Trudeau's actions are indefensible. I cannot fault him for his intellectual limitations but he doesn't seem especially bright, certainly not bright enough to grasp what the IMF and World Bank have been saying. He's also a leader seemingly incapable of any grand vision, the opposite of his father. Something of an empty suit with a pleasing smile.

Owen Gray said...

I don't expect our leaders to be geniuses, Mound. But, after thirty-five years, the evidence is overwhelming. Hayek, Friedman, Thatcher, Reagan and Mulroney were wrong. Trudeau should know better.

Anonymous said...

Owen I suspect that Hayek, Friedman, Thatcher, Reagan and Mulroney all knew they were wrong. They surely knew their regressive policies would primarily benefit the wealthy and in so doing they too would be assured of reaping the spoils, to the detriment of their populaces.

Owen Gray said...

I'm sure they realized that making the right connections would ensure that they were comfortable after they left public life, Anon. Reagan had lived by that principle all his life. I wonder, though, if he truly grasped the long range consequences of what he did.

John B. said...

Are the current CETA cheerleaders still resorting to a repetition of that old Rotman-Linz bunkum? You'd think that by his time they would have put the arm on another bundle of public cash to come up with more convincing disinformation.

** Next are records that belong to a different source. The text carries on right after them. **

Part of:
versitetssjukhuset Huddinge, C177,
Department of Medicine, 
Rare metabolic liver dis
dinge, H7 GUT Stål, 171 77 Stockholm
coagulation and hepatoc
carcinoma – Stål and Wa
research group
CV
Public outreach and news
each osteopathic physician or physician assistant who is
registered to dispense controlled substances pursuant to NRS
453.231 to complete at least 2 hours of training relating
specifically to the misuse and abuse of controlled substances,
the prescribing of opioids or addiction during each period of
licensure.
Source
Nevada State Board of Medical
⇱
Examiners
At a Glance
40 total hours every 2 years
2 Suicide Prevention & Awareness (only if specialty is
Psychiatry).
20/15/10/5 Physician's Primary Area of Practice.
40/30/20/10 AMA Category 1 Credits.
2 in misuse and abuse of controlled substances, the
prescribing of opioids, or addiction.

Liberals are so unoriginal when they implement the policies that their next generation of careerists will try to blame on whatever assembly of "Conservative" or CRAP Party delinquents preceded them.

Owen Gray said...

It's the same script, John. Not even a re-write.

Hugh said...

The BC Govt in 2006 used a completely hokey study to justify ramming through the TILMA deal between BC and Alberta. This deal has ISDS provisions, like CETA and TPP.

The study claimed "the TILMA has the potential to add $4.8 billion to real GDP and create 78,000 new jobs in the province."

Sounds familiar.

Owen Gray said...

It's always the same script, Hugh, going all the way back to Mulroney's Free Trade Agreement.